Sweetland all the time watching the nurse, the ashtray in the palm of her hand like a waitress’s drink tray. Her head turned to one side while the sheet was lowered, out of respect for Sweetland’s modesty. The bearded doctor took a pen from his breast pocket to point out a particular feature of the slash and burn in Sweetland’s lap and all the young men leaned in closer to see it.

We left a small area at the dorsum penis uncovered — here — as we opted to wait for healing by second intention. It all appears to be progressing satisfactorily. We expect recovery of normal sexual function within three to six months.

Sweetland looked away from the nurse, staring up at the acoustic ceiling tiles.

The extensive damage to the testes and the vas deferens, however, make recovery of fertility unlikely. Now—

Where is it you belongs to? Sweetland interrupted.

Sweetland had never spoken a word to the man or to any of the doctors in his entourage. They might have thought he was deaf and dumb, for all he knew. The doctor leaned away from the bed and glanced across at the nurse. She offered the ashtray and the doctor took up the cigarette. He said, I beg your pardon?

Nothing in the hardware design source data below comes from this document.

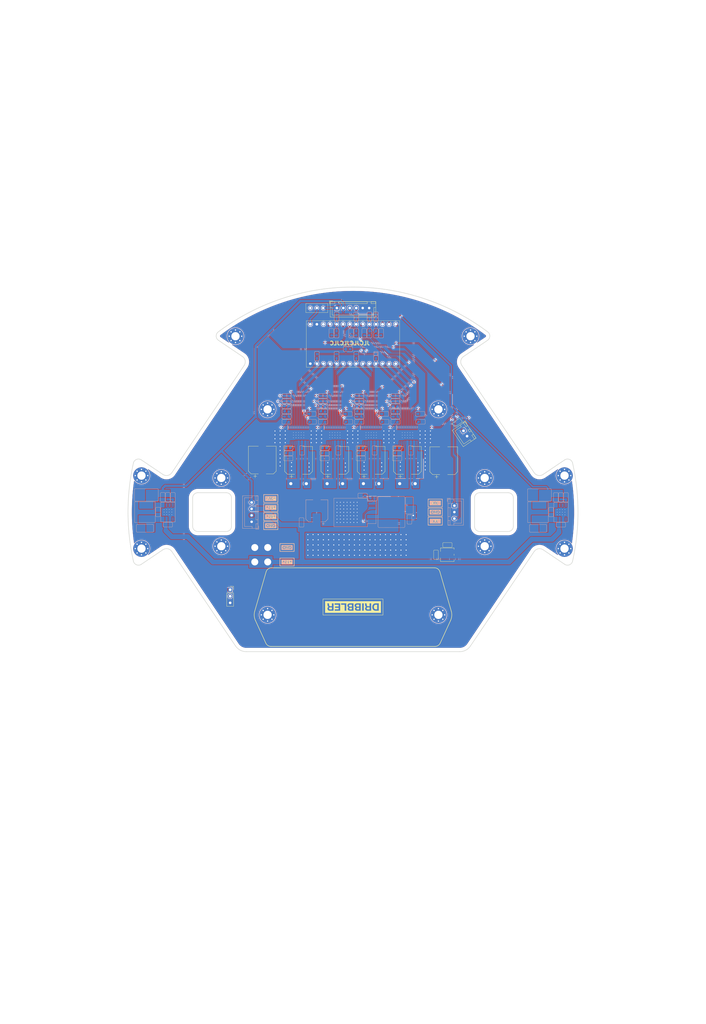
<source format=kicad_pcb>
(kicad_pcb (version 20221018) (generator pcbnew)

  (general
    (thickness 1.6)
  )

  (paper "A3" portrait)
  (layers
    (0 "F.Cu" signal)
    (31 "B.Cu" signal)
    (32 "B.Adhes" user "B.Adhesive")
    (33 "F.Adhes" user "F.Adhesive")
    (34 "B.Paste" user)
    (35 "F.Paste" user)
    (36 "B.SilkS" user "B.Silkscreen")
    (37 "F.SilkS" user "F.Silkscreen")
    (38 "B.Mask" user)
    (39 "F.Mask" user)
    (40 "Dwgs.User" user "User.Drawings")
    (41 "Cmts.User" user "User.Comments")
    (42 "Eco1.User" user "User.Eco1")
    (43 "Eco2.User" user "User.Eco2")
    (44 "Edge.Cuts" user)
    (45 "Margin" user)
    (46 "B.CrtYd" user "B.Courtyard")
    (47 "F.CrtYd" user "F.Courtyard")
    (48 "B.Fab" user)
    (49 "F.Fab" user)
    (50 "User.1" user)
    (51 "User.2" user)
    (52 "User.3" user)
    (53 "User.4" user)
    (54 "User.5" user)
    (55 "User.6" user)
    (56 "User.7" user)
    (57 "User.8" user)
    (58 "User.9" user)
  )

  (setup
    (stackup
      (layer "F.SilkS" (type "Top Silk Screen") (color "White"))
      (layer "F.Paste" (type "Top Solder Paste"))
      (layer "F.Mask" (type "Top Solder Mask") (color "Purple") (thickness 0.01))
      (layer "F.Cu" (type "copper") (thickness 0.035))
      (layer "dielectric 1" (type "core") (color "FR4 natural") (thickness 1.51) (material "FR4") (epsilon_r 4.5) (loss_tangent 0.02))
      (layer "B.Cu" (type "copper") (thickness 0.035))
      (layer "B.Mask" (type "Bottom Solder Mask") (color "Purple") (thickness 0.01))
      (layer "B.Paste" (type "Bottom Solder Paste"))
      (layer "B.SilkS" (type "Bottom Silk Screen") (color "White"))
      (copper_finish "HAL lead-free")
      (dielectric_constraints no)
    )
    (pad_to_mask_clearance 0)
    (aux_axis_origin 148.5 210)
    (grid_origin 148.5 210)
    (pcbplotparams
      (layerselection 0x00010fc_ffffffff)
      (plot_on_all_layers_selection 0x0000000_00000000)
      (disableapertmacros false)
      (usegerberextensions false)
      (usegerberattributes true)
      (usegerberadvancedattributes true)
      (creategerberjobfile true)
      (dashed_line_dash_ratio 12.000000)
      (dashed_line_gap_ratio 3.000000)
      (svgprecision 4)
      (plotframeref false)
      (viasonmask false)
      (mode 1)
      (useauxorigin false)
      (hpglpennumber 1)
      (hpglpenspeed 20)
      (hpglpendiameter 15.000000)
      (dxfpolygonmode true)
      (dxfimperialunits true)
      (dxfusepcbnewfont true)
      (psnegative false)
      (psa4output false)
      (plotreference true)
      (plotvalue true)
      (plotinvisibletext false)
      (sketchpadsonfab false)
      (subtractmaskfromsilk false)
      (outputformat 1)
      (mirror false)
      (drillshape 1)
      (scaleselection 1)
      (outputdirectory "")
    )
  )

  (net 0 "")
  (net 1 "GND")
  (net 2 "+5V")
  (net 3 "unconnected-(H1-Pad1)")
  (net 4 "+3V3")
  (net 5 "Net-(D2-K)")
  (net 6 "/ESC")
  (net 7 "/M CS 2")
  (net 8 "/M2 EN")
  (net 9 "/M2 PH")
  (net 10 "/M SW")
  (net 11 "/M SDO")
  (net 12 "/M SDI")
  (net 13 "/M SCLK")
  (net 14 "unconnected-(H2-Pad1)")
  (net 15 "unconnected-(H3-Pad1)")
  (net 16 "unconnected-(H4-Pad1)")
  (net 17 "unconnected-(H5-Pad1)")
  (net 18 "unconnected-(H6-Pad1)")
  (net 19 "unconnected-(H7-Pad1)")
  (net 20 "unconnected-(H8-Pad1)")
  (net 21 "unconnected-(H10-Pad1)")
  (net 22 "unconnected-(H11-Pad1)")
  (net 23 "unconnected-(H12-Pad1)")
  (net 24 "/M CS 3")
  (net 25 "/M1 OUT2")
  (net 26 "/M1 OUT1")
  (net 27 "/M3 EN")
  (net 28 "/M3 PH")
  (net 29 "/M2 OUT2")
  (net 30 "/L1 TX")
  (net 31 "/L1 RX")
  (net 32 "+12V")
  (net 33 "/M2 OUT1")
  (net 34 "/M CS 4")
  (net 35 "/M4 EN")
  (net 36 "/M4 PH")
  (net 37 "/M3 OUT2")
  (net 38 "/M3 OUT1")
  (net 39 "unconnected-(H9-Pad1)")
  (net 40 "Net-(D1-K)")
  (net 41 "/M CS 1")
  (net 42 "/M1 EN")
  (net 43 "/M1 PH")
  (net 44 "/M4 OUT2")
  (net 45 "/M4 OUT1")
  (net 46 "Net-(U3-BOOT)")
  (net 47 "Net-(U4-BOOT)")
  (net 48 "unconnected-(J10-Pin_2-Pad2)")
  (net 49 "Net-(U3-VSENSE)")
  (net 50 "Net-(U4-VSENSE)")
  (net 51 "unconnected-(U3-NC-Pad2)")
  (net 52 "unconnected-(U3-NC-Pad3)")
  (net 53 "unconnected-(U3-EN-Pad5)")
  (net 54 "unconnected-(U4-NC-Pad2)")
  (net 55 "unconnected-(U4-NC-Pad3)")
  (net 56 "unconnected-(U4-EN-Pad5)")
  (net 57 "unconnected-(U7-Pad3.3V_2)")
  (net 58 "unconnected-(H13-Pad1)")
  (net 59 "/nSLEEP1")
  (net 60 "/nSLEEP2")
  (net 61 "unconnected-(H14-Pad1)")
  (net 62 "/nSLEEP3")
  (net 63 "/nSLEEP4")
  (net 64 "/L3 RX")
  (net 65 "/L3 TX")
  (net 66 "+48V")
  (net 67 "Net-(C32-Pad1)")
  (net 68 "Net-(D3-A)")
  (net 69 "Net-(IC1-COMP)")
  (net 70 "Net-(IC1-FDBK)")
  (net 71 "Net-(R18-Pad2)")
  (net 72 "Net-(U1-SRC_1)")
  (net 73 "Net-(U2-SRC_1)")
  (net 74 "Net-(U5-SRC_1)")
  (net 75 "Net-(U6-SRC_1)")
  (net 76 "Net-(U2-CPH)")
  (net 77 "Net-(U2-CPL)")
  (net 78 "Net-(U6-CPH)")
  (net 79 "Net-(U6-CPL)")
  (net 80 "Net-(D4-K)")
  (net 81 "Net-(D5-K)")
  (net 82 "Net-(D6-K)")
  (net 83 "Net-(D7-K)")
  (net 84 "/nFAULT1")
  (net 85 "/nFAULT3")
  (net 86 "/nFAULT2")
  (net 87 "/nFAULT4")
  (net 88 "Net-(U1-SDO)")
  (net 89 "Net-(U1-SDI)")
  (net 90 "Net-(U2-SDO)")
  (net 91 "Net-(U2-SDI)")
  (net 92 "Net-(U5-SDO)")
  (net 93 "Net-(U5-SDI)")
  (net 94 "Net-(U6-SDO)")
  (net 95 "Net-(U6-SDI)")
  (net 96 "Net-(U1-CPH)")
  (net 97 "Net-(U1-CPL)")
  (net 98 "Net-(U5-CPH)")
  (net 99 "Net-(U5-CPL)")
  (net 100 "Net-(U1-VCP)")
  (net 101 "Net-(U5-VCP)")
  (net 102 "Net-(U2-VCP)")
  (net 103 "Net-(U6-VCP)")
  (net 104 "Net-(U2-IPROPI2)")
  (net 105 "Net-(U5-IPROPI2)")
  (net 106 "Net-(U5-IPROPI1)")
  (net 107 "Net-(U2-IPROPI1)")
  (net 108 "Net-(U6-IPROPI2)")
  (net 109 "Net-(U6-IPROPI1)")
  (net 110 "Net-(U1-IPROPI2)")
  (net 111 "Net-(U1-IPROPI1)")
  (net 112 "Net-(D8-K)")
  (net 113 "Net-(D9-K)")
  (net 114 "Net-(D10-K)")
  (net 115 "Net-(D11-K)")
  (net 116 "/TEENSYPWR")
  (net 117 "unconnected-(SW2-C-Pad3)")

  (footprint "MountingHole:MountingHole_3.2mm_M3_Pad_Via" (layer "F.Cu") (at 181.529207 170.274635))

  (footprint "MountingHole:MountingHole_3.2mm_M3_Pad_Via" (layer "F.Cu") (at 230.291143 224.114135))

  (footprint "Capacitor_SMD:CP_Elec_10x10.5" (layer "F.Cu") (at 113.43 189.8825 90))

  (footprint "MountingHole:MountingHole_3.2mm_M3_Pad_Via" (layer "F.Cu") (at 66.708858 195.885863))

  (footprint "MountingHole:MountingHole_3.2mm_M3_Pad_Via" (layer "F.Cu") (at 230.291142 195.885863))

  (footprint "MountingHole:MountingHole_3.2mm_M3_Pad_Via" (layer "F.Cu") (at 115.470793 170.274635))

  (footprint "Connector_PinSocket_2.54mm:PinSocket_1x03_P2.54mm_Vertical" (layer "F.Cu") (at 101 240))

  (footprint "2024l2:res0603" (layer "F.Cu") (at 188.8 175.4 34))

  (footprint "2024l2:SS12D00G3" (layer "F.Cu") (at 134.5 131.1 180))

  (footprint "kibuzzard-655F6265" (layer "F.Cu") (at 116.7 204.7475 180))

  (footprint "2024l2:14 AWG" (layer "F.Cu") (at 115.52 226.48 -90))

  (footprint "MountingHole:MountingHole_3.2mm_M3_Pad_Via" (layer "F.Cu") (at 66.708857 224.114135))

  (footprint "2024l2:Potentiometer_Vishay_TS53YJ_Vertical" (layer "F.Cu") (at 184.96 226.48))

  (footprint "MountingHole:MountingHole_3.2mm_M3_Pad_Via" (layer "F.Cu") (at 115.470793 249.725365))

  (footprint "2024l2:res0603" (layer "F.Cu") (at 180.59 226.48 -90))

  (footprint "MountingHole:MountingHole_3.2mm_M3_Pad_Via" (layer "F.Cu") (at 199.42338 223.196162))

  (footprint "kibuzzard-658F8E40" (layer "F.Cu") (at 123 229.3 180))

  (footprint "kibuzzard-655F61C6" (layer "F.Cu") (at 180.3 209.9975 180))

  (footprint "Capacitor_SMD:CP_Elec_10x10.5" (layer "F.Cu") (at 155.52 190 90))

  (footprint "Connector_JST:JST_XH_B2B-XH-A_1x02_P2.50mm_Vertical" (layer "F.Cu") (at 191.217291 178.567376 -56))

  (footprint "kibuzzard-655F61C6" (layer "F.Cu") (at 123 223.6875 180))

  (footprint "kibuzzard-6592C29D" (layer "F.Cu") (at 148.5 246.7 180))

  (footprint "MountingHole:MountingHole_3.2mm_M3_Pad_Via" (layer "F.Cu") (at 97.57662 223.196162))

  (footprint "kibuzzard-658F9141" (layer "F.Cu") (at 180.3 213.4975 180))

  (footprint "MountingHole:MountingHole_3.2mm_M3_Pad_Via" (layer "F.Cu") (at 193.943605 141.99842))

  (footprint "Capacitor_SMD:CP_Elec_10x10.5" (layer "F.Cu") (at 183.58 190.1175 90))

  (footprint "2024l2:14 AWG" (layer "F.Cu") (at 110.52 226.48 -90))

  (footprint "MountingHole:MountingHole_3.2mm_M3_Pad_Via" (layer "F.Cu") (at 181.529207 249.725365))

  (footprint "kibuzzard-658F8E40" (layer "F.Cu") (at 116.7 208.2475 180))

  (footprint "MountingHole:MountingHole_3.2mm_M3_Pad_Via" (layer "F.Cu") (at 103.056395 141.99842))

  (footprint "kibuzzard-655F623A" (layer "F.Cu") (at 116.7 211.7475 180))

  (footprint "Capacitor_SMD:CP_Elec_10x10.5" (layer "F.Cu") (at 141.49 190 90))

  (footprint "MountingHole:MountingHole_3.2mm_M3_Pad_Via" (layer "F.Cu") (at 97.57662 196.803836))

  (footprint "Capacitor_SMD:CP_Elec_10x10.5" (layer "F.Cu") (at 127.46 190 90))

  (footprint "2024l2:res0603" (layer "F.Cu") (at 185 222.7 180))

  (footprint "kibuzzard-655F61C6" (layer "F.Cu") (at 116.7 215.2475 180))

  (footprint "MountingHole:MountingHole_3.2mm_M3_Pad_Via" (layer "F.Cu") (at 199.42338 196.803836))

  (footprint "Capacitor_SMD:CP_Elec_10x10.5" (layer "F.Cu") (at 169.55 190 90))

  (footprint "Connector_JST:JST_XH_B6B-XH-A_1x06_P2.50mm_Vertical" (layer "F.Cu") (at 142.25 131.1))

  (footprint "2024l2:Teensy 4.0" (layer "F.Cu") (at 148.5 145 90))

  (footprint "kibuzzard-658F913C" (layer "F.Cu") (at 180.3 206.4975 180))

  (footprint "2024l2:res0603" (layer "B.Cu")
    (tstamp 00876ede-8622-4a16-9e67-72416b468738)
    (at 150.91 165.08)
    (property "LCSC" "C21189")
    (property "Sheetfile" "2024l2.kicad_sch")
    (property "Sheetname" "")
    (property "ki_description" "Resistor")
    (property "ki_keywords" "R res resistor")
    (path "/96590cd2-a0dc-459e-a0b0-b6c4ce40a1a0")
    (attr smd)
    (fp_text reference "R36" (at 0 1.6) (layer "B.SilkS") hide
        (effects (font (size 0.8 0.8) (thickness 0.1)) (justify mirror))
      (tstamp cd281bfa-d789-4d27-b002-2c43c2a4f4ef)
    )
    (fp_text value "0" (at 0 -1.8 180 unlocked) (layer "B.Fab")
        (effects (font (size 1 1) (thickness 0.15)) (justify mirror))
      (tstamp 5f17eeb7-4e6a-45f9-9948-1f2f10a69e91)
    )
    (fp_line (start -1.8 -0.6) (end -1.8 0.6)
      (stroke (width 0.1) (type default)) (layer "B.SilkS") (tstamp 38771031-b78d-45ce-bcdc-ae7508c1d8df))
    (fp_line (start -1.5 -0.9) (end 1.5 -0.9)
      (stroke (width 0.1) (type default)) (layer "B.SilkS") (tstamp 40f5eb2a-d4fe-4008-bd45-85e0e8cc06f9))
    (fp_line (start -1.5 0.9) (end 1.5 0.9)
      (stroke (width 0.1) (type default)) (layer "B.SilkS") (tstamp 5416fd46-95c0-4dd4-9429-fd98198ca1ba))
    (fp_line (start 1.8 0.6) (end 1.8 -0.6)
      (stroke (width 0.1) (type default)) (layer "B.SilkS") (tstamp 40d3287d-6b8b-4bb3-90ca-d18ffe0b66f0))
    (fp_arc (start -1.8 -0.6) (mid -1.712132 -0.812132) (end -1.5 -0.9)
      (stroke (width 0.1) (type default)) (layer "B.SilkS") (tstamp fa322f21-a3a6-4309-ad0d-46919f2c3565))
    (fp_arc (start -1.5 0.9) (mid -1.712132 0.812132) (end -1.8 0.6)
      (stroke (width 0.1) (type default)) (layer "B.SilkS") (tstamp 8f729c9c-539f-4aa6-8cca-ba22f626f58b))
    (fp_arc (start 1.5 -0.9) (mid 1.712132 -0.812132) (end 1.8 -0.6)
      (stroke (width 0.1) (type default)) (layer "B.SilkS") (tstamp 55648649-8218-4cfa-bba7-4c5fc3591057))
    (fp_arc (start 1.8 0.6) (mid 1.712132 0.812132) (end 1.5 0.9)
      (stroke (width 0.1) (type default)) (layer "B.SilkS") (tstamp e12b291c-5f5a-4df8-8921-6cce92c93b77))
    (pad "1" smd roundrect (at -0.8 0) (size 1 1) (layers "B.Cu" "B.Paste" "B.Mask") (roundrect_rratio 0.1)
      (net 12 "/M SDI") (pintype "passive") (solder_mask_margin 0.1) (thermal_bridge_angle 45) (tstamp c344c78e-6ef4-4ab5-9f60-ca0272fb9f3e))
    (pad "2" smd roundrect 
... [2545963 chars truncated]
</source>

You’re not from around here, Sweetland said. Where do you belong?

Austria, the doctor said. I am from Austria.

I don’t know it, Sweetland said.

Near Germany.

Sweetland nodded. I knows Germany.

The doctor motioned at the sheets and the nurse set the ashtray and files down to cover Sweetland up to his chest.

Sweetland cleared his throat. Does the nurse need to be here?

The nurse?

I wanted to ask after something, he said.

I’ll just be outside, the nurse said, and she held the ashtray out long enough for the doctor to stub the butt of his cigarette. The doctor folded his hands behind his back when she was gone and rose up an inch on his toes. Now then, he said.

What you said just now, Sweetland said. And he glanced toward his waist, pointing with his eyes.

Yes.

I don’t know what any of that means.

Well, the doctor said. All indications are, you will be perfectly capable of having sexual intercourse. Once you have healed, of course. We don’t recommend it at the moment.

He turned to the young men, to allow them a moment to acknowledge the humour.

We attempted a surgical reconstruction that would allow you to produce and ejaculate sperm in a normal manner, he said. But we have not been as successful as we would have hoped.

Meaning what exactly?

Are you a father, Mr …?

Sweetland, he said.

Mr. Sweetland. Do you have children?

He shook his head. I was thinking, he said, maybe someday.

I’m afraid, the doctor said, this will not be possible. He looked steadily at Sweetland.